"A Pro invests as much money, as many times, for as long as required for the situation to attain Clarity. This Clarity allows only two outcomes, Dead or Liquid. When a Pro declines the invitation to invest in a follow-on round, it means they’ve reached Clarity: In the eyes of the Pro who declines to invest, the company is Dead, their initial stake is worthless. Write it off and move on, no tears, no recriminations."
At the time, I figured: yeah, they seem to be in a bit of a pickle, but they've been in business for 10 or 11 years now. They will find a way to get through this, like they have so many times before.
Seven months after I started, the company went out of business and I got laid off. Shows how much I know!
by the time i got there, the company was pretty much dead. we were working on the Sony eVilla, which nobody believed in. it was a massive failure.
after that, i lost my taste for “the big leagues.” i am not willing to go through the standard “implement a b-tree on a whiteboard” interview, and i always want to work remotely, so no google, microsoft, facebook, amazon (etc) jobs for me. i have been working in small shops since then.
But I didn't fully understand the justification for that, was it in the article and I missed it?
Is it just that:
- friends get annoyed with you if they get diluted,
- and that eventually the money runs out and you'd want to have investors with basically unlimited funds so you can go back to them for future rounds?
Or were there other reasons?
His point on Clarity is also spot on:
> A Pro invests as much money, as many times, for as long as required for the situation to attain Clarity. This Clarity allows only two outcomes, Dead or Liquid. When a Pro declines the invitation to invest in a follow-on round, it means they’ve reached Clarity: In the eyes of the Pro who declines to invest, the company is Dead, their initial stake is worthless. Write it off and move on, no tears, no recriminations.
featuring steve horowitz
I would have loved BeOS to succeed, but perhaps that memo shows a lot about why Be failed.

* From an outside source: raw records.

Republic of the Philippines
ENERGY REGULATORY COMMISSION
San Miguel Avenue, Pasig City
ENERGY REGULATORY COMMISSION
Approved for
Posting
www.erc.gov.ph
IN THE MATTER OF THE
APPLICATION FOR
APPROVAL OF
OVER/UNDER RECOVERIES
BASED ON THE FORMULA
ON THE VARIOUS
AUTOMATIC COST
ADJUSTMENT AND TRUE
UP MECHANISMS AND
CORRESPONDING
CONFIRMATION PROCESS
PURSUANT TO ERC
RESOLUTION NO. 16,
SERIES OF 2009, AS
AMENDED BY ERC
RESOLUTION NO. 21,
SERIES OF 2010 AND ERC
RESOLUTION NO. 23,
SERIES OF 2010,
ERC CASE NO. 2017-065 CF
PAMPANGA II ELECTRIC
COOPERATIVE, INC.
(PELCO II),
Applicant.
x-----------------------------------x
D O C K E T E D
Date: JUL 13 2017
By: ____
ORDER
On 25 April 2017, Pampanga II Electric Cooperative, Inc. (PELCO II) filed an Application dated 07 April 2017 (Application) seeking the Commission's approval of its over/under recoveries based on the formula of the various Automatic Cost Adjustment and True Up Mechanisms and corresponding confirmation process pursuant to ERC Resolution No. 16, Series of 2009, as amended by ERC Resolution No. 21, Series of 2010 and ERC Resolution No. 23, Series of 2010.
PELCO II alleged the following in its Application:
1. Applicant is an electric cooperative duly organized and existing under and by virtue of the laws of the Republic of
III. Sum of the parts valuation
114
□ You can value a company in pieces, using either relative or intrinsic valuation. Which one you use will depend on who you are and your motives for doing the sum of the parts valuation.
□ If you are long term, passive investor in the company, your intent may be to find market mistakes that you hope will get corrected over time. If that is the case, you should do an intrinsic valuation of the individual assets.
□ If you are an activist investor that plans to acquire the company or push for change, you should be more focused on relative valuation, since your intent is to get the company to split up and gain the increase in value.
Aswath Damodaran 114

That note does seem totally cool on a technical level, but I wonder, was the thing that Be needed (as a company) most, at the time that memo was written, the things in that memo? I mean having "live drag" of folders is nice, but is that the sort of reason someone choose an OS or a computer?
I mean, I reckon, when developing a product, you need to focus on the "critical path" from where you are now to having a product everyone wants to buy. Live folder dragging, while nice, isn't on it I reckon. Maybe MIME content-types instead of file extensions isn't either. And while your developers are working on things that aren't on the critical path, you have the opportunity cost that they could have been working on something that was on the critical path.
What do you think?
Honestly my feeling as a developer is that go to market is really hard. I know how to solve technical problems. I don't know that there is a consistent and reliable way to get customers. Be's problem was that, plus more, because of Microsoft. Microsoft is very much a different company now.
Disrupting such a market is of course the goal of any small innovator who needs cooperation from the other market participants.
Hmm. Not sure this comment of mine advamces the conversation here. But anyway "willingness to be a thug" is perhaps necessary to create a singularity like Microsoft, Amazon, Google, but not sufficient. And I'm not sure it's even necessary.
But even then, their IBM deal was almost a scam (exagerating of course). They sold something they didn't even have at the time.. high risk gambling mentality. It's a bit similar to roughing competition up.
Sorta like a self published book, it looks like a vanity project more than a thing that can survive in the world independent of its creator.